雫は名前で呼ばれる事を好む。そして、小野田を名前で呼ぶのはただ単に坂道、と言う名前が好きだからと言うなんともクライマーらしい理由だ。
「というか既に汗をかいてないか?どれだけ走ったんだ」
「んー…、もう10周は走ってるからなあ。そりゃあ汗も出るでしょー」
「じゅっ…!? ちょい待てや、これ1周5kmやで!?」
「だってさ、みんなの合宿がスタートしたら私もう走れないし。だからそれまでいっぱい走っとこうと思って、朝早くから来て走ってたの」
思いもよらなかった事実に、四人は驚きで言葉も出ない。それに雫はニヤリ、と好戦的に笑ってみせた。

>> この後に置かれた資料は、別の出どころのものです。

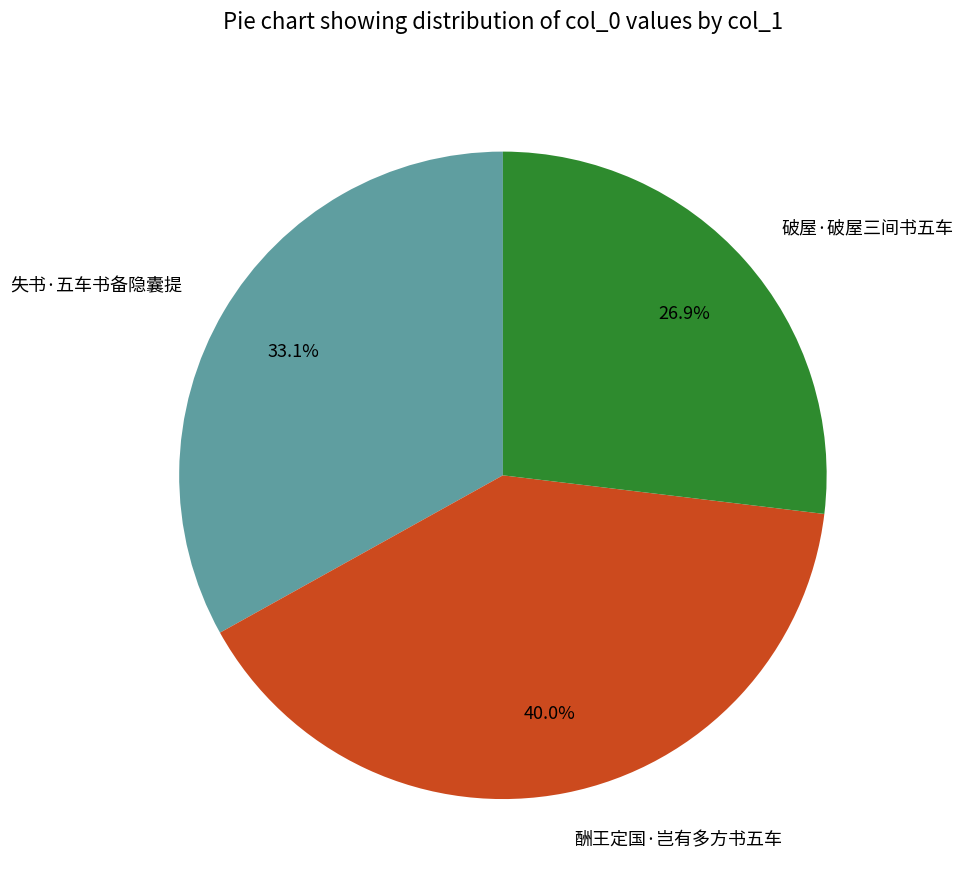

How many segments does this pie chart have?

3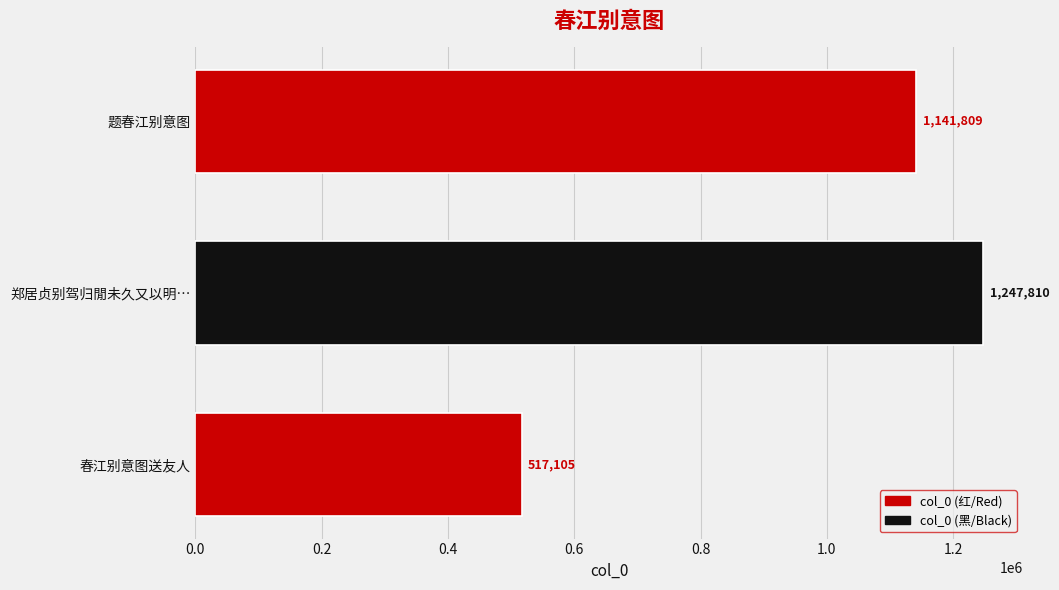

Rank the categories by value from highest to lowest.

郑居贞别驾归閒未久又以明…, 题春江别意图, 春江别意图送友人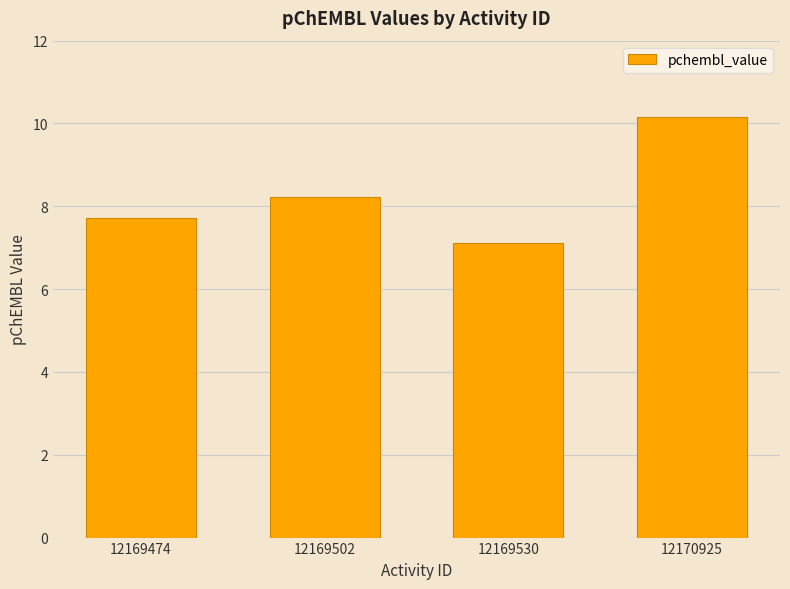

Reading left to right, transcribe all the data shown in this chart.

12169474=7.7	12169502=8.2	12169530=7.1	12170925=10.2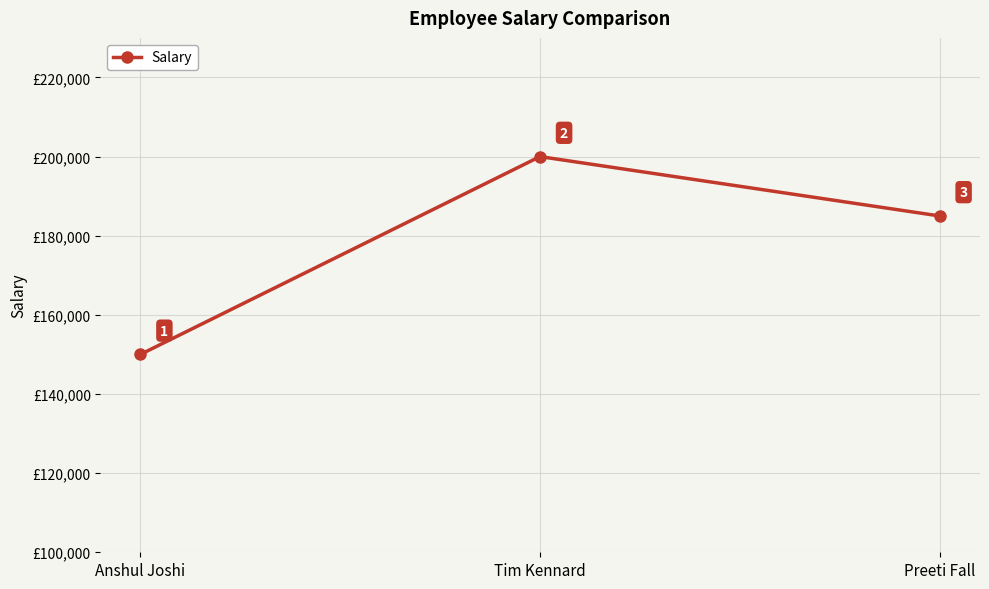

At which label does the data first exceed 185000?

Tim Kennard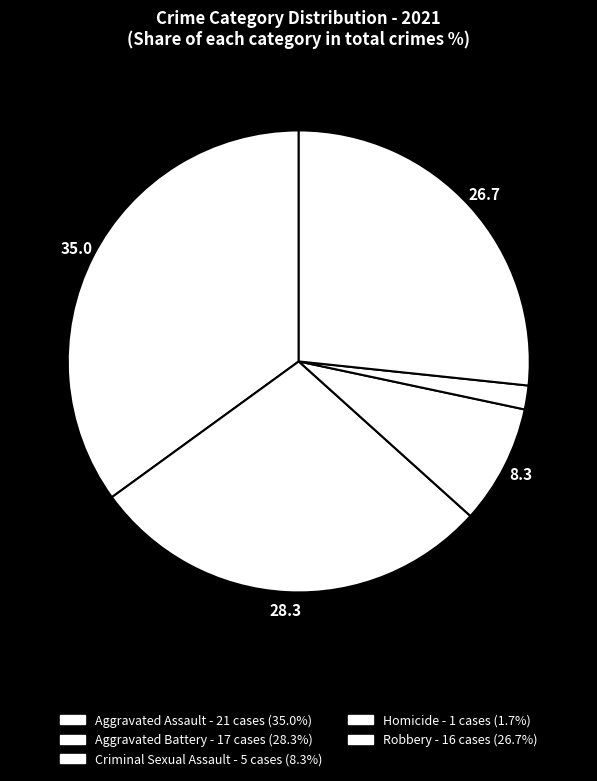

What is the smallest slice in the pie chart?

Homicide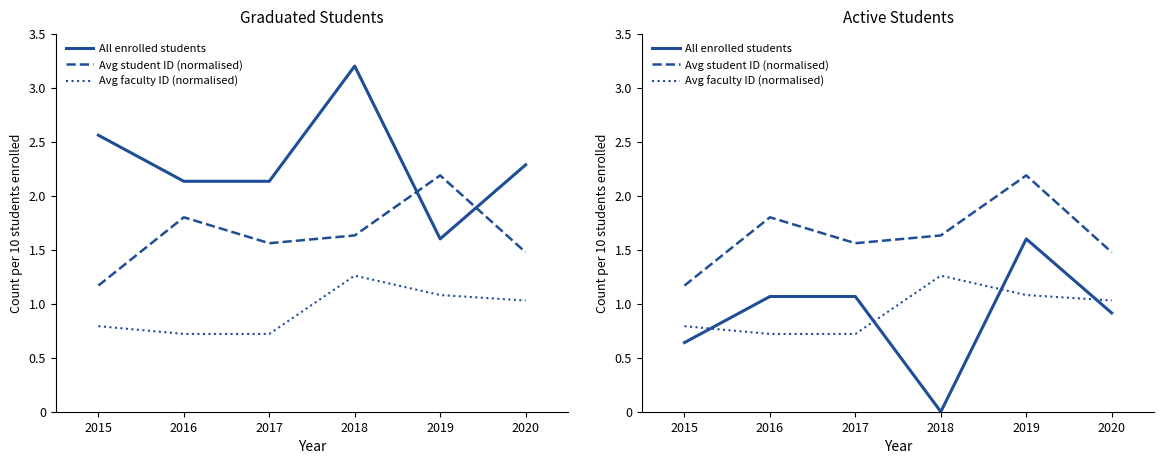

At which label is Avg faculty ID (normalised) closest to 0?

2016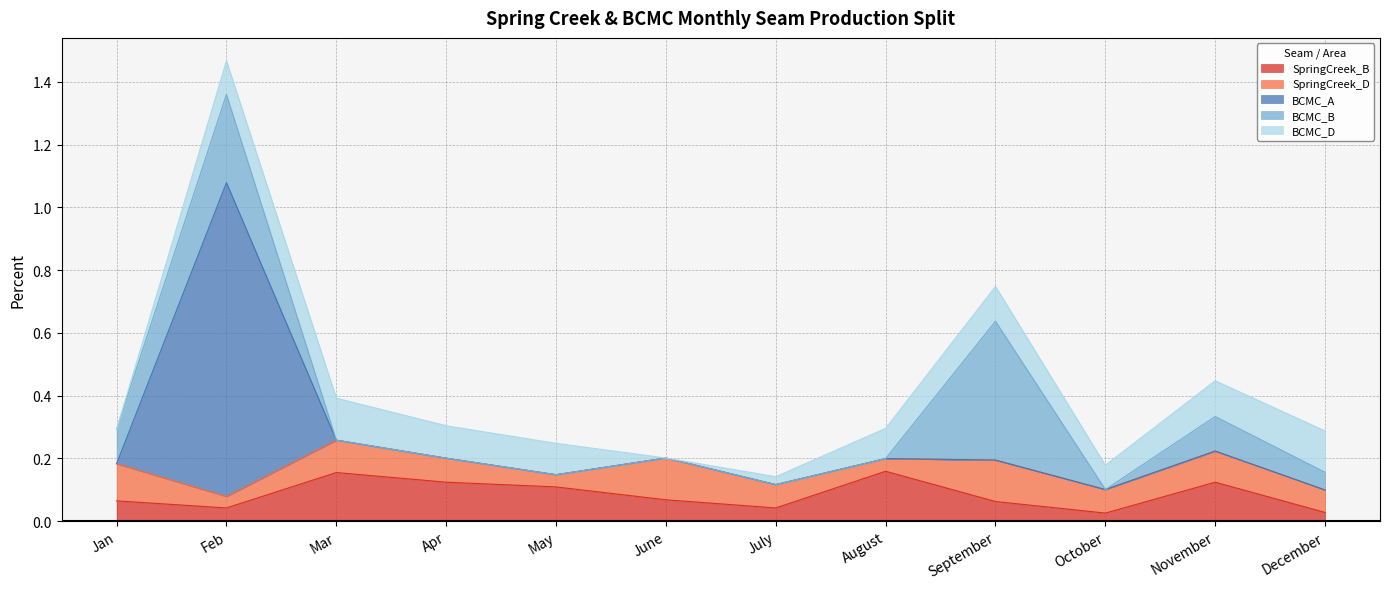

Which has a higher value, May or November?

November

「慣れ不慣れはあるかもしれないけど、今回の合宿…相当厳しいらしいよ?まあでも…、これくらいこなさなきゃ、インハイなんて夢のまた夢だよね?」
それに、箱学の練習メニューの方が過酷だけどね
心の中だけでそっと付け足すと、雫はそれじゃあ!と言いながら華麗に自転車を漕いで先へ行ってしまった。
残された者はと言うと、
「…なんや、あれ」
「な、鳴子くん?」
「あんな挑発されたら、意地でも突破せなあかんやろ…!!」
「フン、あそこまで言われたら黙っているわけにもいかないな」
どうやら鳴子も今泉も、先程の雫の挑発に触発されたようだ。目をギラギラと光らせ、ロードに乗りたくて体がうずうずとしている。
そんな二人を間近で見た小野田は、純粋に凄いと思った。それと同時に、
「(近づけるかな…鳴子くんや今泉くんに…雫ちゃんに…!)」
ぎゅっと手を握りしめ、瞳をまっすぐに前へと向けた。
「――…さーて、やっと合宿スタート、か。しかけされてる人もいる中、4日間で1000km走破。
リタイアは、誰かな」
楽しそうに笑いながらスタートした男達を見て、雫は休憩しながらドリンクにタオルの準備等をする為に建物の中へと入っていった。
合宿1日目。
これからが、本当の地獄の始まりだ。